DATASET RECORDS:
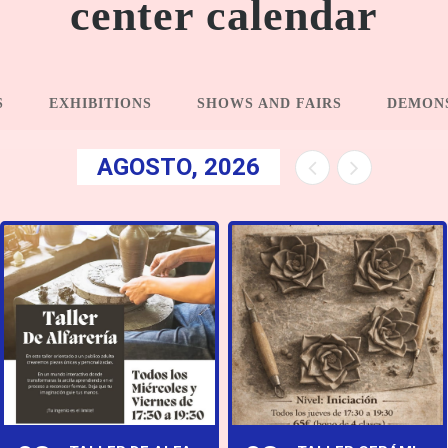
center calendar
S
EXHIBITIONS
SHOWS AND FAIRS
DEMON
AGOSTO, 2026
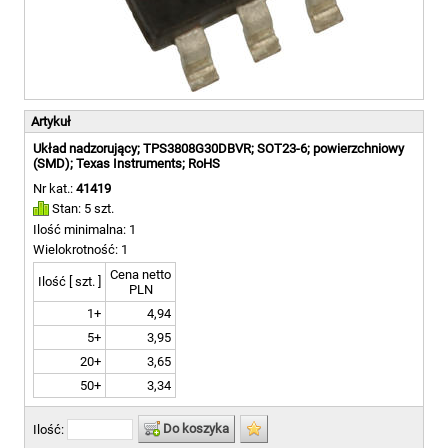
Artykuł
Układ nadzorujący; TPS3808G30DBVR; SOT23-6; powierzchniowy
(SMD); Texas Instruments; RoHS
Nr kat.:
41419
Stan: 5 szt.
Ilość minimalna: 1
Wielokrotność: 1
Cena netto
Ilość [ szt. ]
PLN
1+
4,94
5+
3,95
20+
3,65
50+
3,34
Do koszyka
Ilość:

INSTRUCTIONS TO FOLLOW: Go through the material and set it down again exactly, but without any pictures.

EXERCISE SOLUTION:
center calendar
S
EXHIBITIONS
SHOWS AND FAIRS
DEMON
AGOSTO, 2026
Artykuł
Układ nadzorujący; TPS3808G30DBVR; SOT23-6; powierzchniowy
(SMD); Texas Instruments; RoHS
Nr kat.:
41419
Stan: 5 szt.
Ilość minimalna: 1
Wielokrotność: 1
Cena netto
Ilość [ szt. ]
PLN
1+
4,94
5+
3,95
20+
3,65
50+
3,34
Do koszyka
Ilość:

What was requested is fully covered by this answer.